Accounting for Equity Derivatives

Finally, I will discuss the accounting for equity derivatives. Statement 13313 provides an exception from derivative accounting for contracts issued or held by a reporting entity that are both (a) indexed to the company's stock, and (b) classified in stockholders' equity. If this exception is not applicable, those contracts are generally subject to fair value accounting as a derivative asset or liability.

The contractual terms of equity derivative transactions are often documented in a Confirmation14 that incorporates certain provisions contained in one or more ISDA Agreements.15 The provisions of these ISDA agreements are voluminous and complex. A thorough analysis of these provisions is required to determine whether the contract is indexed to the company's stock, as interpreted by EITF 01-6,16 and classified in stockholders' equity, as interpreted by EITF 00-19.17

Indexed to the company's stock. The staff has not taken any definitive position on whether the provisions of the relevant ISDA Agreements18 are consistent with the indexation requirements in EITF 01-6, although we are aware of diversity in practice. Pending clarification in EITF 07-519, the staff believes management should carefully consider all of the applicable provisions in the transaction Confirmation and related ISDA Agreements in formulating a judgment regarding the application of EITF 01-6.

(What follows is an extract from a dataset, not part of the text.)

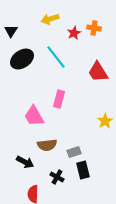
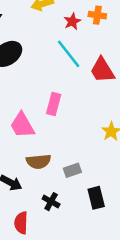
cyan line: (56, 57) -> (69, 54), moved
black rectangle: (83, 170) -> (96, 198), moved

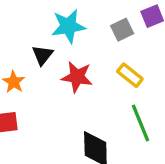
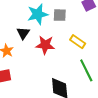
gray square: (122, 30) -> (60, 15), moved, turned 32

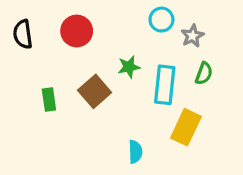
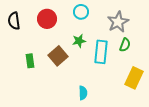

Classification in stockholders' equity. Unlike the diversity regarding indexation, EITF 00-19 is clear that equity classification is precluded if an entity does not control the ability to share settle the contract. The staff understands that the ISDA Agreements incorporated into many equity derivative contracts contain provisions that may allow the counterparty to net-cash settle the contract upon the occurrence of events outside the control of the entity. To address this issue, the transaction Confirmation often includes an overriding provision to allow the entity to share settle the contract upon the occurrence of events outside its control. Absent this provision, the contract may not meet the equity classification requirements in EITF 00-19. The staff would like to remind management of the importance of carefully considering all of the applicable provisions in the transaction Confirmation and related ISDA Agreements in applying EITF 00-19. Considering the complexity of the issues, the staff encourages management and auditors to consult with the Office of the Chief Accountant when specific questions arise regarding the application of EITF 00-19.

That concludes my prepared remarks. Thank you for your time.